Saved data entries:
----------

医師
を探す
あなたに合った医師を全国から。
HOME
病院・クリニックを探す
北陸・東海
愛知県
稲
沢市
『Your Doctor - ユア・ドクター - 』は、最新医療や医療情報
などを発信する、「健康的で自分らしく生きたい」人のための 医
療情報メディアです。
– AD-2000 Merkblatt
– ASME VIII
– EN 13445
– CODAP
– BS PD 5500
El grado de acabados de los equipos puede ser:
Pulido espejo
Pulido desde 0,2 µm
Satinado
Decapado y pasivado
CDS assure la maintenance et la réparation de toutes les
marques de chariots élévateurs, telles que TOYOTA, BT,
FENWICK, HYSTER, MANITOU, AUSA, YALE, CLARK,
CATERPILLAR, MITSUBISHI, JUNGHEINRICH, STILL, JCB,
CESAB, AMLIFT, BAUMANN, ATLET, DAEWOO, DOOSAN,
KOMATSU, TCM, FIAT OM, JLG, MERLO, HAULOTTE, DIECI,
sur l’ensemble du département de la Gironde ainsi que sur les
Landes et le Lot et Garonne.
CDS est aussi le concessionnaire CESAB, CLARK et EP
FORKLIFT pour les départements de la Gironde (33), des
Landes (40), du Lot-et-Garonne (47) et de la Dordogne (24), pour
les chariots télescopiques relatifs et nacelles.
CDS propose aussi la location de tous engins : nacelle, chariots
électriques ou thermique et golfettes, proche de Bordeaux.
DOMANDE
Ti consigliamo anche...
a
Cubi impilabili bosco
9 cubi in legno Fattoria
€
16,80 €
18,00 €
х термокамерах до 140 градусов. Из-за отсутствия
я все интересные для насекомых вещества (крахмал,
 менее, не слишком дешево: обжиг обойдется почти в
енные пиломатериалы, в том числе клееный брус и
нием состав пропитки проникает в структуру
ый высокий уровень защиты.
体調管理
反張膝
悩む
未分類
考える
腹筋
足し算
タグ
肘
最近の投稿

----------

PROBLEM TO WORK ON:
Check the records above and copy each line that has the string "CESAB".

WRITTEN REPLY:
CESAB, AMLIFT, BAUMANN, ATLET, DAEWOO, DOOSAN,
CDS est aussi le concessionnaire CESAB, CLARK et EP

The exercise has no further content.